Жалко, что мы уехали из Гуанохуато. Лучше бы мы остались там насовсем.
Твоя мать.
67
«Земную жизнь пройдя до половины/Я очутился в сумрачном лесу, / Утратив правый путь во тьме долины» (Данте, «Божественная комедия», песнь первая. Перевод М. Лозинского).
68
Дорогая (исп.).
69
Стол, сапожок, женщины (исп..).
Художник Алехандро. Его пальцы, выводящие линии, движения смуглой руки. Плохой художник? Мне это никогда не приходило в голову, как и то, что она могла чувствовать себя лишней. В Гуанохуато мать была прекрасна, носила белое платье и римские сандалии с высокими завязками. Когда она их снимала, я трогала оставшиеся на коже перекрестья. Дома были сливочно-желтые и коричневатые, отель со ставнями на окнах, дверь с затейливым узором выходила на мощеную дорожку. Тонкие стены, было слышно, что говорили вокруг. Когда мать курила траву, приходилось выдыхать дым сквозь балконную дверь. Комната странная, горчичного цвета, в высоту больше, чем в ширину. Матери нравилась эта комната, она считала, в таких хорошо думать. На улице дрались шайки мариачи, каждую ночь доносилась музыка, мы слушали ее, лежа в постелях под сетками.

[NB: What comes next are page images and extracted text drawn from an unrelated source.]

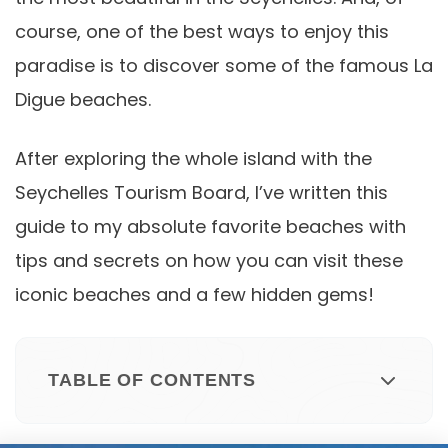
course, one of the best ways to enjoy this
paradise is to discover some of the famous La
Digue beaches.
After exploring the whole island with the
Seychelles Tourism Board, I’ve written this
guide to my absolute favorite beaches with
tips and secrets on how you can visit these
iconic beaches and a few hidden gems!
TABLE OF CONTENTS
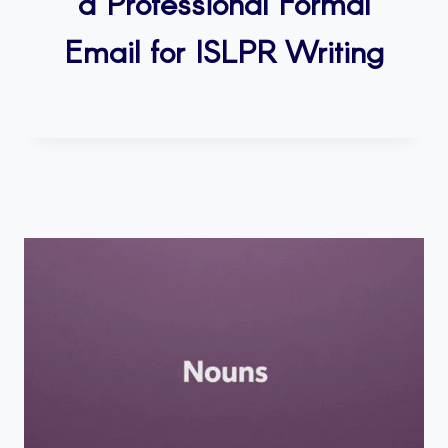
a Professional Formal
Email for ISLPR Writing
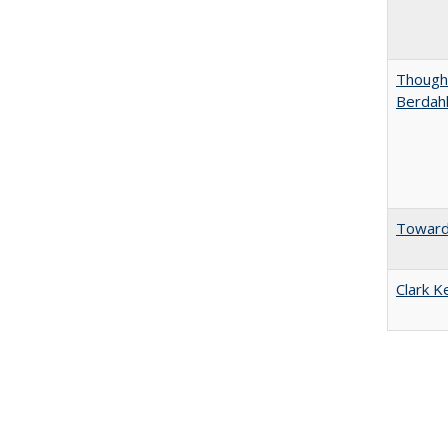
Thought
Berdah
Towards
Clark K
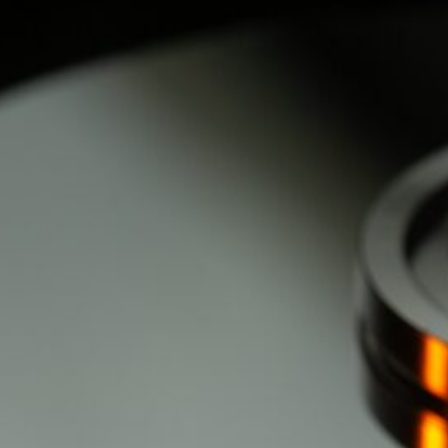
d
ed
rs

— Ну что? — спросила Рина. — Ее выпускают?
— Нет, — сказала я.
Помню, как мы уезжали из Сан-Мигель-де-Альенде в игрушечном «ситроене» Алехандро, его белая рубашка резко оттеняла медную кожу. Неужели мать признавалась, что сделала ошибку? Если бы только она была способна на такое. Чистосердечное признание. Тогда я могла бы солгать для нее, договориться с адвокатом, встать на трибуну и поклясться без тени сомнения, что она никогда… Наверно, это было самое большее, на что мать была способна в смысле признания ошибки или вины.
Я тоже хотела бы, чтобы мы навсегда остались в Гуанохуато.

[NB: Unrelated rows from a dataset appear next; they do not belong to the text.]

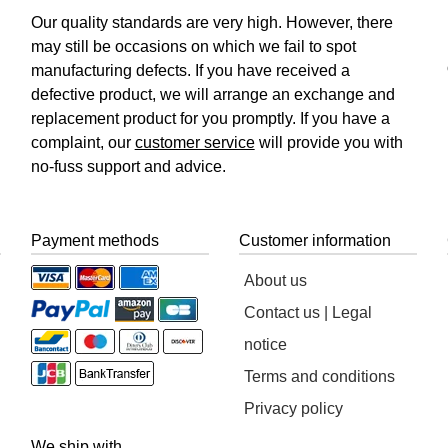
Our quality standards are very high. However, there
may still be occasions on which we fail to spot
manufacturing defects. If you have received a
defective product, we will arrange an exchange and
replacement product for you promptly. If you have a
complaint, our
customer service
will provide you with
no-fuss support and advice.
Payment methods
Customer information
About us
Contact us | Legal
notice
Terms and conditions
Privacy policy
We ship with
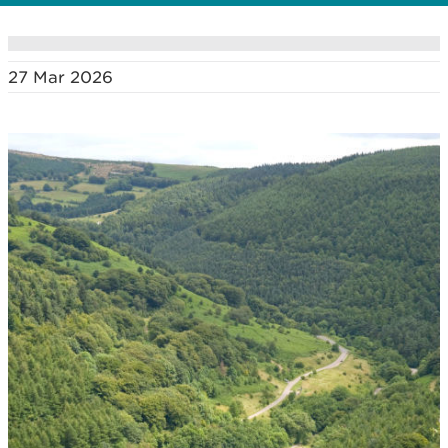
27 Mar 2026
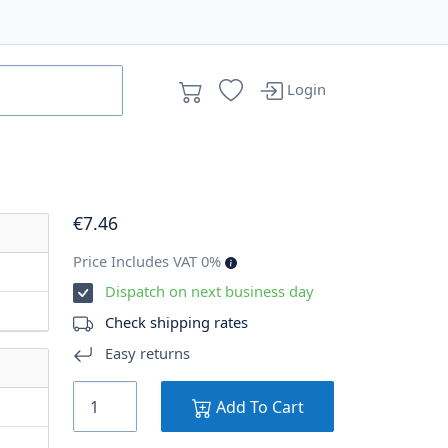
Login
€
7
.46
Price Includes VAT 0%
Dispatch on next business day
Check shipping rates
Easy returns
Add To Cart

Потом уехала Ники. Она собиралась петь в группе из Торонто, которую отыскал Вернер. «Поехали со мной», — сказала она, складывая сумки в свой автомобильчик. Я протянула ей саквояж, раскрашенный под зебру. Обе мы улыбались, чтобы не расплакаться. Ники дала мне листок с адресами и телефонами, но я знала, что они бесполезны. Пора привыкнуть — люди уезжают, и ты больше никогда их не видишь.
Через неделю Рина привезла в комнату Ники двух новых девочек, Шану и Ракель, двенадцати и четырнадцати лет. Шана страдала эпилепсией, Ракель не умела читать, осталась на второй год в седьмом классе. Новая партия брошенных детей в секонд-хенде Рины Грушенки.
Пришел сентябрь с волнами пожаров. Огонь бушевал в Анджелес-Крест, в Малибу, в Алтадине, захватил весь Сан-Габриэль, добрался до Сан-Горгонио. Эти огненные недели были словно горящим обручем, сквозь который город должен был проскочить в безмятежную октябрьскую синеву. В «Жаб-тауне» на этой неделе три раза стреляли — произошло нападение на бензоколонку, убили приезжего, случайно заехавшего на своем автомобиле в тупик мрачной вангоговской ночью, безработный муж-электрик застрелил жену после домашней ссоры.
Именно в эти дни, в пору огня и олеандра, Сьюзен наконец позвонила. «У меня было много работы с другим процессом, — объяснила она, — но все остается в силе. Я оформила тебе свидание на послезавтра».
Меня тянуло заартачиться, отказаться от своих слов, заявить, что я не могу послезавтра, придумать еще какой-нибудь предлог, но все-таки я согласилась. Вряд ли я буду когда-нибудь больше готова к этому, чем сейчас.
Белесым утром, уже сдавшимся на милость горячему кнуту ветра и карающей жаре, за мной приехала Камил Бэррон, ассистентка Сьюзен, и мы с ней проделали долгий путь во Фронтеру. Сели за оранжевый столик под тентом, взяв из автомата по банке ледяной газировки; мы прикладывали их то ко лбу, то к щекам. Сейчас должна была выйти мать. Пот стекал у меня по спине, между грудей. У Камил в узком бежевом платье был усталый, но стойкий вид, волосы по краям модной короткой стрижки потемнели от пота. Хорошо, что она не заводила разговоров со мной. Она была только девочка на посылках.